= SUPPLIED ENTRIES =
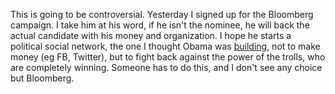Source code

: This is going to be controversial. Yesterday I signed up for the Bloomberg campaign. I take him at his word, if he isn't the nominee, he will back the actual candidate with his money and organization. I hope he starts a political social network, the one I thought Obama was <a href="http://scripting.com/2016/05/04/1237.html">building</a>, not to make money (eg FB, Twitter), but to fight back against the power of the trolls, who are completely winning. Someone has to do this, and I don't see any choice but Bloomberg.
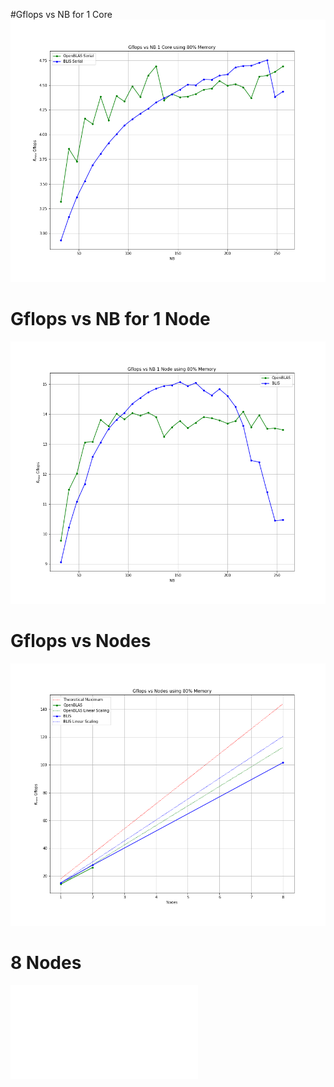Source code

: #Gflops vs NB for 1 Core
![](gflops_vs_nb_1_core_80_percent_memory.png)

# Gflops vs NB for 1 Node
![](gflops_vs_nb_1_node_80_percent_memory.png)

# Gflops vs Nodes
![](gflops_vs_nodes_80_percent_memory.png)

# 8 Nodes
![](HPL.out.8_node_WR.md)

= INSTRUCTION =
In the copy, include every record exactly and no pictures.

= TASK SOLUTION =
Source code

: This is going to be controversial. Yesterday I signed up for the Bloomberg campaign. I take him at his word, if he isn't the nominee, he will back the actual candidate with his money and organization. I hope he starts a political social network, the one I thought Obama was <a href="http://scripting.com/2016/05/04/1237.html">building</a>, not to make money (eg FB, Twitter), but to fight back against the power of the trolls, who are completely winning. Someone has to do this, and I don't see any choice but Bloomberg.
Source code

: #Gflops vs NB for 1 Core
![](gflops_vs_nb_1_core_80_percent_memory.png)

# Gflops vs NB for 1 Node
![](gflops_vs_nb_1_node_80_percent_memory.png)

# Gflops vs Nodes
![](gflops_vs_nodes_80_percent_memory.png)

# 8 Nodes
![](HPL.out.8_node_WR.md)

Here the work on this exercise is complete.